Glomus is the largest genus of AM fungi, with about 85 species described, but is currently defined as non-monophyletic. It is likely related to the fossil fungus Glomites, discovered in the Rhynie chert deposits from the Early Devonian (400 million years ago).

=== Species ===

- Glomus aggregatum
- Glomus albidum
- Glomus ambisporum
- Glomus brazillanum
- Glomus caledonium
- Glomus coremioides
- Glomus claroideum
- Glomus clarum
- Glomus clavisporum
- Glomus constrictum
- Glomus coronatum
- Glomus deserticola
- Glomus diaphanum
- Glomus eburneum
- Glomus etunicatum
- Glomus fasciculatum
- Glomus fistulosum
- Glomus fragilistratum
- Glomus geosporum
- Glomus globiferum
- Glomus heterosporum
- Glomus hoi
- Glomus intraradices
- Glomus lacteum
- Glomus lamellosum
- Glomus luteum
- Glomus manihotis
- Glomus microaggregatum
- Glomus monosporum
- Glomus mosseae
- Glomus multicaule
- Glomus pansihalos
- Glomus pustulatum
- Glomus sinuosum
- Glomus spurcum
- Glomus tortuosum
- Glomus trimurales
- Glomus verruculosum
- Glomus versiforme
- Glomus viscosum

== Life cycle ==
Glomus species were considered to be entirely asexual until recently.

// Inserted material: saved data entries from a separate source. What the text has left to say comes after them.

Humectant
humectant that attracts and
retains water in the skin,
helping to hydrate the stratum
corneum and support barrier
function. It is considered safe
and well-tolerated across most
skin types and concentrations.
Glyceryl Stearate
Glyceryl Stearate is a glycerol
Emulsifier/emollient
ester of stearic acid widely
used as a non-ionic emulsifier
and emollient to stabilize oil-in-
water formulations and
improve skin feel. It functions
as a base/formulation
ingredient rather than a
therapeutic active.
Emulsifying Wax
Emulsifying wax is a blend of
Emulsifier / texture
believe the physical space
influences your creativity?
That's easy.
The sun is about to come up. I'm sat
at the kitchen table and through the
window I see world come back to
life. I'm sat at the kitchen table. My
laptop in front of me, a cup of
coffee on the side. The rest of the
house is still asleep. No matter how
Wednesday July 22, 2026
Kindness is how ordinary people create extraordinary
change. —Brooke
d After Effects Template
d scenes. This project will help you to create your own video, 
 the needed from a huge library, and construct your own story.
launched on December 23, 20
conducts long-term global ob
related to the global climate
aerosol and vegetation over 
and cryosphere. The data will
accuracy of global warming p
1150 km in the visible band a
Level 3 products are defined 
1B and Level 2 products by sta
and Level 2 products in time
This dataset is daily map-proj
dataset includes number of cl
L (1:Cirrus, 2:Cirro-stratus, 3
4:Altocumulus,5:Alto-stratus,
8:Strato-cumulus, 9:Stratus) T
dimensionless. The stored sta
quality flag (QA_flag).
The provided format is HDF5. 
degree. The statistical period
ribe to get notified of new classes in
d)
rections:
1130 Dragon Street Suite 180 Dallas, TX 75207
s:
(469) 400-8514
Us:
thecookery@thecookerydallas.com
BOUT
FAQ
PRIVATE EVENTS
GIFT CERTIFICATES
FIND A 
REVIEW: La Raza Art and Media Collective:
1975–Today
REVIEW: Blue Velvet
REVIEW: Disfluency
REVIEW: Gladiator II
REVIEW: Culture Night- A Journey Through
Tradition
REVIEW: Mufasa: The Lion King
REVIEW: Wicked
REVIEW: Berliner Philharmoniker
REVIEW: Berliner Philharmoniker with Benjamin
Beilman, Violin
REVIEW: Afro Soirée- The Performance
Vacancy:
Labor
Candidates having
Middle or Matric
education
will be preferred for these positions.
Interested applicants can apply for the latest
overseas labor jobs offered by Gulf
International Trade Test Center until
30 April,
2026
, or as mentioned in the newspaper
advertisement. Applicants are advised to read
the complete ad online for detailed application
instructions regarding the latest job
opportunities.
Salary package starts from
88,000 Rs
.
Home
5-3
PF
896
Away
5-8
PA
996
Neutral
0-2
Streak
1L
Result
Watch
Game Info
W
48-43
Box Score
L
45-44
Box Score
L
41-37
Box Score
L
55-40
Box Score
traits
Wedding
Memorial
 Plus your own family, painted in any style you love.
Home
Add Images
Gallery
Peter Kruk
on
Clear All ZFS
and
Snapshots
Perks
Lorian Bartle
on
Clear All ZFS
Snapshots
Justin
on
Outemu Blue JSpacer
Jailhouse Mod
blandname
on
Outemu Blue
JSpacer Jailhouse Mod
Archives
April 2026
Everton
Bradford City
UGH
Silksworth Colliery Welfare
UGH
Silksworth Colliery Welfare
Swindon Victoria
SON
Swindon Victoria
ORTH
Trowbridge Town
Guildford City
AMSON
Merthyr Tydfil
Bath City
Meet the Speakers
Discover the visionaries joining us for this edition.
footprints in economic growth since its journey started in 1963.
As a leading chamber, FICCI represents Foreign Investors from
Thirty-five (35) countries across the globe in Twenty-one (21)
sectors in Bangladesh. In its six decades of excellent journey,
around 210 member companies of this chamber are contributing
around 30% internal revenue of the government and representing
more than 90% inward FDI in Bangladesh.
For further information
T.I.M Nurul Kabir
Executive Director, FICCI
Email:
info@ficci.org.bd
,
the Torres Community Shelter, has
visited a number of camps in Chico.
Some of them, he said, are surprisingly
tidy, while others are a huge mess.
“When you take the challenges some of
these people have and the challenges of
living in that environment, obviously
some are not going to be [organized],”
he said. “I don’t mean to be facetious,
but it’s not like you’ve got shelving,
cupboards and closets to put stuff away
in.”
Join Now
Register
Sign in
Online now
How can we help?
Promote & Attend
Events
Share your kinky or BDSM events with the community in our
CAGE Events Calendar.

Spores are produced at the tips of hyphae either within the host root or outside the root in the soil. Thought to be chlamydospores, these spores germinate and the germination tube that is produced grows through the soil until it comes into contact with roots. The fungus then penetrates the root and grows between root cells, or it may penetrate the cell wall and grow within root cells. Inside the root, the fungus forms arbuscules, which are highly branched hyphal structures that serve as sites of nutrient exchange with the plant. Arbuscules are formed within plant cell walls but are surrounded by an invaginated cell membrane, so remain within the apoplast. The fungus may also form vesicles, swollen structures which are thought to function as food storage organs.

=== Meiosis ===
Halary et al. searched the genomes of four Glomus species for the presence of genes that encode proteins essential for meiosis. These proteins make up the conserved meiotic recombination machinery of eukaryotic cells. The study indicated that the Glomus species contain 51 genes encoding all the tools necessary for meiotic recombination and associated DNA repair processes. In particular, these species have seven genes that encode proteins whose only known function is in meiosis, including Dmc1 that is a meiosis-specific recombinase. Since meiosis is considered to be a hallmark of sexual reproduction, it might be expected that a sexual stage or a sexual apparatus should be present, but none has yet been identified. In addition, mating type gene homologues and a putative sex hormone-sensing pathway were detected in these fungi. Based on these findings it was suggested that Glomus species may be able to undergo a cryptic sexual cycle.

The population structure of G. etunicatum suggests that clonal expansion plays an important role in the ecological success of Glomus species, and that gene exchanges are not completely absent, although likely very rare.

== Ecology ==
As with other AM fungi, all Glomus species are thought to be obligate symbionts, dependent on their mycorrhizal association with plant roots to complete their life cycle. They cannot be cultured in the laboratory in the absence of a plant host. Glomus species are found in nearly all terrestrial habitats, including arable land, deserts, grasslands, tropical forests, and tundras.

Arbuscular mycorrhizal fungi can provide numerous benefits to their plant hosts, including improved nutrient uptake, drought resistance, and disease resistance. However, the symbiosis is not mutualistic in all circumstances and may often be parasitic, with a detrimental effect on plant growth. Rarely, some plant species can parasitise the fungi.
Prior to germinating, Glomus spores produce an electric current.

== Agricultural significance ==
Several species of Glomus, including G. aggregatum, are cultured and sold as mycorrhizal inoculant for agricultural soils. One species, G. macrocarpum (and possibly also G. microcarpum), causes tobacco stunt disease.